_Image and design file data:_
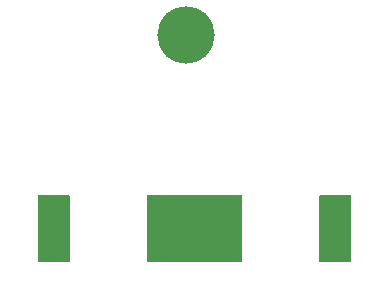
<source format=gbr>
G04 #@! TF.GenerationSoftware,KiCad,Pcbnew,(5.1.10)-1*
G04 #@! TF.CreationDate,2021-09-04T13:13:49-05:00*
G04 #@! TF.ProjectId,2b1,3262312e-6b69-4636-9164-5f7063625858,rev?*
G04 #@! TF.SameCoordinates,Original*
G04 #@! TF.FileFunction,Soldermask,Bot*
G04 #@! TF.FilePolarity,Negative*
%FSLAX46Y46*%
G04 Gerber Fmt 4.6, Leading zero omitted, Abs format (unit mm)*
G04 Created by KiCad (PCBNEW (5.1.10)-1) date 2021-09-04 13:13:49*
%MOMM*%
%LPD*%
G01*
G04 APERTURE LIST*
%ADD10C,4.852000*%
G04 APERTURE END LIST*
D10*
X143200000Y-66000000D03*
G36*
G01*
X130639000Y-85180000D02*
X130639000Y-79620000D01*
G75*
G02*
X130690000Y-79569000I51000J0D01*
G01*
X133290000Y-79569000D01*
G75*
G02*
X133341000Y-79620000I0J-51000D01*
G01*
X133341000Y-85180000D01*
G75*
G02*
X133290000Y-85231000I-51000J0D01*
G01*
X130690000Y-85231000D01*
G75*
G02*
X130639000Y-85180000I0J51000D01*
G01*
G37*
G36*
G01*
X154449000Y-85180000D02*
X154449000Y-79620000D01*
G75*
G02*
X154500000Y-79569000I51000J0D01*
G01*
X157100000Y-79569000D01*
G75*
G02*
X157151000Y-79620000I0J-51000D01*
G01*
X157151000Y-85180000D01*
G75*
G02*
X157100000Y-85231000I-51000J0D01*
G01*
X154500000Y-85231000D01*
G75*
G02*
X154449000Y-85180000I0J51000D01*
G01*
G37*
G36*
G01*
X139844000Y-85180001D02*
X139844000Y-79619999D01*
G75*
G02*
X139894999Y-79569000I50999J0D01*
G01*
X147895001Y-79569000D01*
G75*
G02*
X147946000Y-79619999I0J-50999D01*
G01*
X147946000Y-85180001D01*
G75*
G02*
X147895001Y-85231000I-50999J0D01*
G01*
X139894999Y-85231000D01*
G75*
G02*
X139844000Y-85180001I0J50999D01*
G01*
G37*
M02*

</source>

_Exercise instructions:_
Every line above should be retyped exactly; the pictures do not belong in the copy.

_Finished task:_
<source format=gbr>
G04 #@! TF.GenerationSoftware,KiCad,Pcbnew,(5.1.10)-1*
G04 #@! TF.CreationDate,2021-09-04T13:13:49-05:00*
G04 #@! TF.ProjectId,2b1,3262312e-6b69-4636-9164-5f7063625858,rev?*
G04 #@! TF.SameCoordinates,Original*
G04 #@! TF.FileFunction,Soldermask,Bot*
G04 #@! TF.FilePolarity,Negative*
%FSLAX46Y46*%
G04 Gerber Fmt 4.6, Leading zero omitted, Abs format (unit mm)*
G04 Created by KiCad (PCBNEW (5.1.10)-1) date 2021-09-04 13:13:49*
%MOMM*%
%LPD*%
G01*
G04 APERTURE LIST*
%ADD10C,4.852000*%
G04 APERTURE END LIST*
D10*
X143200000Y-66000000D03*
G36*
G01*
X130639000Y-85180000D02*
X130639000Y-79620000D01*
G75*
G02*
X130690000Y-79569000I51000J0D01*
G01*
X133290000Y-79569000D01*
G75*
G02*
X133341000Y-79620000I0J-51000D01*
G01*
X133341000Y-85180000D01*
G75*
G02*
X133290000Y-85231000I-51000J0D01*
G01*
X130690000Y-85231000D01*
G75*
G02*
X130639000Y-85180000I0J51000D01*
G01*
G37*
G36*
G01*
X154449000Y-85180000D02*
X154449000Y-79620000D01*
G75*
G02*
X154500000Y-79569000I51000J0D01*
G01*
X157100000Y-79569000D01*
G75*
G02*
X157151000Y-79620000I0J-51000D01*
G01*
X157151000Y-85180000D01*
G75*
G02*
X157100000Y-85231000I-51000J0D01*
G01*
X154500000Y-85231000D01*
G75*
G02*
X154449000Y-85180000I0J51000D01*
G01*
G37*
G36*
G01*
X139844000Y-85180001D02*
X139844000Y-79619999D01*
G75*
G02*
X139894999Y-79569000I50999J0D01*
G01*
X147895001Y-79569000D01*
G75*
G02*
X147946000Y-79619999I0J-50999D01*
G01*
X147946000Y-85180001D01*
G75*
G02*
X147895001Y-85231000I-50999J0D01*
G01*
X139894999Y-85231000D01*
G75*
G02*
X139844000Y-85180001I0J50999D01*
G01*
G37*
M02*

</source>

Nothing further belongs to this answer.